(CONSEGNA 1): Stabilisci se le affermazioni (a), (b) e (c) concordano con il brano sul Sincrotrone di Trieste. Per ciascuna rispondi sì o no e cita fedelmente le parole decisive del brano: (a) la Società consortile per azioni Sincrotrone fu presieduta da Carlo Rubbia; (b) il sincrotrone europeo fu costruito a Trieste; (c) Renzo Rosei e Luciano Fonda erano entrambi istriani.

(BRANO DA ESAMINARE):
►

Trieste città della scienza, il Sincrotrone compie 30 anni

TRIESTE «Perché volete costruire un sincrotrone proprio a Trieste, dove di scienza non capiscono nulla?» Non furono parole accondiscendenti quelle con cui i membri della commissione europea, incaricati di scegliere il sito per una futura grande macchina di luce al servizio dalla comunità scientifica internazionale, liquidarono la proposta triestina di costruirla proprio nella città giuliana, a ridosso di un confine che era ancora una cortina di ferro.
Quello di Renzo Rosei e di Luciano Fonda, i due fisici “padri” del sincrotrone, l’uno romano e l’altro istriano, fu un convinto azzardo, perché negli anni Ottanta a Trieste vi erano poche competenze per poter realizzare e utilizzare un sistema così complesso.
Il sincrotrone europeo si costruì infine a Grenoble, ma, complice anche la presenza dell’allora Area di ricerca, Trieste la spuntò come sito per la costruzione di una macchina di luce nazionale e il 4 novembre 1986 venne costituita la Società consortile per azioni Sincrotrone, presieduta dal Nobel goriziano Carlo Rubbia.

◄

(DATI RIPORTATI):

►

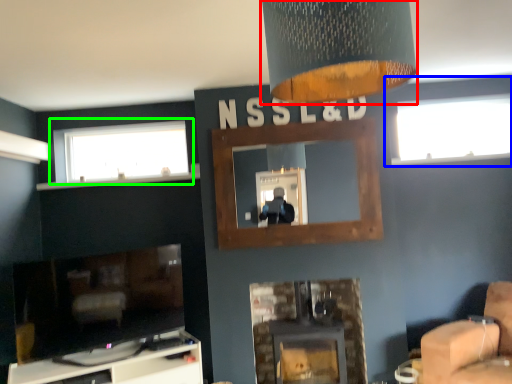
Question: Based on their relative distances, which object is nearer to lamp (highlighted by a red box)? Choose from window (highlighted by a blue box) and window (highlighted by a green box).

Choices:
 (A) window
 (B) window

Answer: (B)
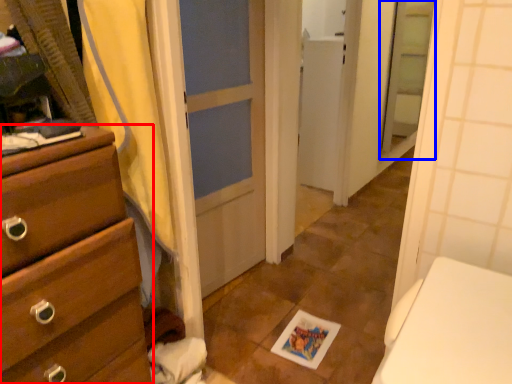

◄

(CONSEGNA 2): Ricopia riga per riga, senza alcuna modifica, tutti i record riportati sopra dopo il brano, omettendo le immagini.

(RISPOSTA FINALE 1):
(a) Sì: «presieduta dal Nobel goriziano Carlo Rubbia».
(b) No: «Il sincrotrone europeo si costruì infine a Grenoble».
(c) No: «l’uno romano e l’altro istriano».

(RISPOSTA FINALE 2):
Question: Based on their relative distances, which object is nearer to lamp (highlighted by a red box)? Choose from window (highlighted by a blue box) and window (highlighted by a green box).

Choices:
 (A) window
 (B) window

Answer: (B)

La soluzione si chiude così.